Shareholders and creditors of mining major Vedanta Ltd have approved the proposal of its merger with its cash-rich arm Cairn India. The development brings the firm, led by billionaire Anil Agarwal, a step closer to the merger of the oil firm with its debt-laden parent Vedanta Ltd.
Earlier this week, shareholders of Vedanta Resources, the parent firm of Vedanta Ltd, had approved the merger. "The equity shareholders, secured creditors and unsecured creditors of Vedanta Ltd at their respective meetings have approved the Scheme of Arrangement of Cairn India with Vedanta Ltd, with requisite majority," London-listed Vedanta Resources said in a regulatory filing on Friday.
The shareholders and creditors of Vedanta ltd had met in Goa yesterday to vote on the proposal. However, the real test for Agarwal is next week, on September 12, when Cairn India has called a shareholders' meeting to seek approval for the company's takeover by its parent under a revised all-share deal. To save the deal, the Agarwal-led group in July sweetened the deal by offering three additional preference shares in hope of winning over minority shareholders like LIC.
Through the merger, Agarwal is looking to create India's largest diversified natural resources firm, which could compete with BHP Billiton and Vale SA. In the revised offer, Vedanta will give minority shareholders of Cairn India one equity share and four redeemable-preference shares with a face value of Rs 10 each.
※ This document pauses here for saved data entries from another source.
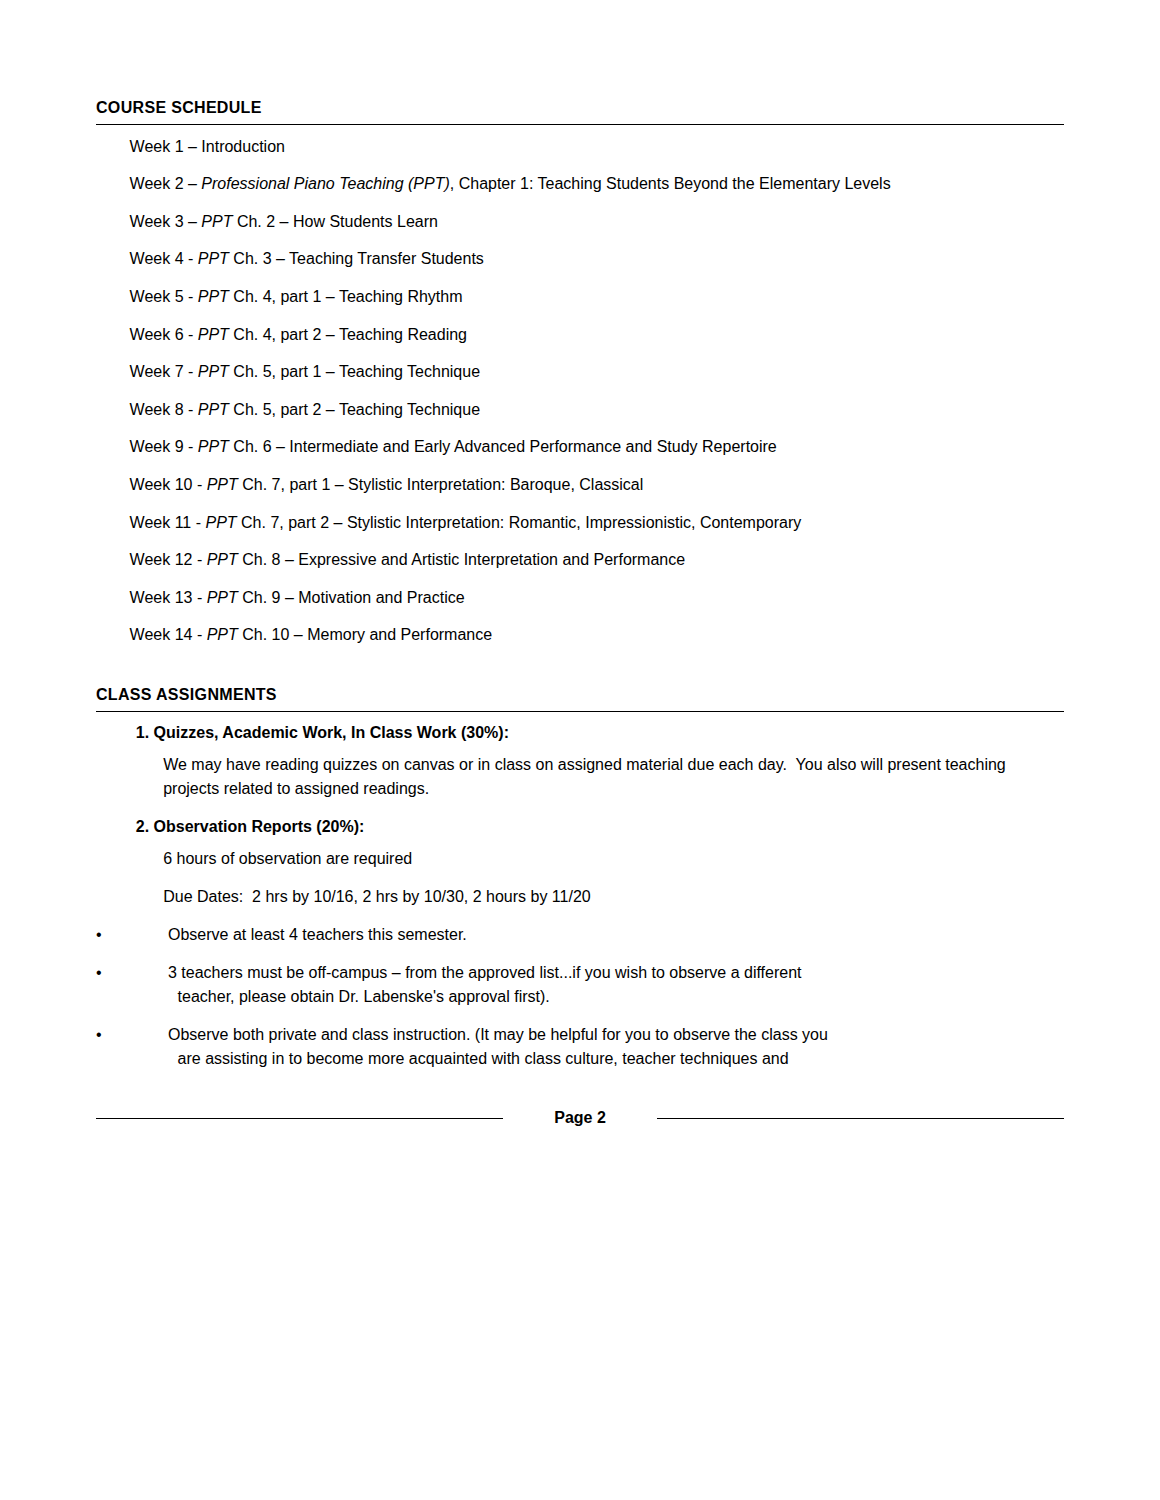COURSE SCHEDULE
Week 1 – Introduction
Week 2 – Professional Piano Teaching (PPT), Chapter 1: Teaching Students Beyond the Elementary Levels
Week 3 – PPT Ch. 2 – How Students Learn
Week 4 - PPT Ch. 3 – Teaching Transfer Students
Week 5 - PPT Ch. 4, part 1 – Teaching Rhythm
Week 6 - PPT Ch. 4, part 2 – Teaching Reading
Week 7 - PPT Ch. 5, part 1 – Teaching Technique
Week 8 - PPT Ch. 5, part 2 – Teaching Technique
Week 9 - PPT Ch. 6 – Intermediate and Early Advanced Performance and Study Repertoire
Week 10 - PPT Ch. 7, part 1 – Stylistic Interpretation: Baroque, Classical
Week 11 - PPT Ch. 7, part 2 – Stylistic Interpretation: Romantic, Impressionistic, Contemporary
Week 12 - PPT Ch. 8 – Expressive and Artistic Interpretation and Performance
Week 13 - PPT Ch. 9 – Motivation and Practice
Week 14 - PPT Ch. 10 – Memory and Performance
CLASS ASSIGNMENTS
Quizzes, Academic Work, In Class Work (30%):
We may have reading quizzes on canvas or in class on assigned material due each day. You also will present teaching projects related to assigned readings.
Observation Reports (20%):
6 hours of observation are required
Due Dates: 2 hrs by 10/16, 2 hrs by 10/30, 2 hours by 11/20
Observe at least 4 teachers this semester.
3 teachers must be off-campus – from the approved list...if you wish to observe a different teacher, please obtain Dr. Labenske's approval first).
Observe both private and class instruction. (It may be helpful for you to observe the class you are assisting in to become more acquainted with class culture, teacher techniques and
Page 2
The preference shares will carry a coupon of 7.5 per cent and tenure of 18 months. Vedanta is said to be wanting to use Rs 23,290 crore cash lying with Cairn to pay off part of its Rs 77,952 crore debt. It had in May rolled over a controversial $1.25-billion loan taken from Cairn India in July 2014. For the merger to go through, half of the minority shareholders, who together make up for 40 per cent of the Cairn equity, have to approve the deal. State-owned LIC holds 9.06 per cent in Cairn India while the company's former promoter Cairn Energy Plc of the UK has 9.82 per cent interest. The deal will go through if LIC votes in favour of the deal, a source said.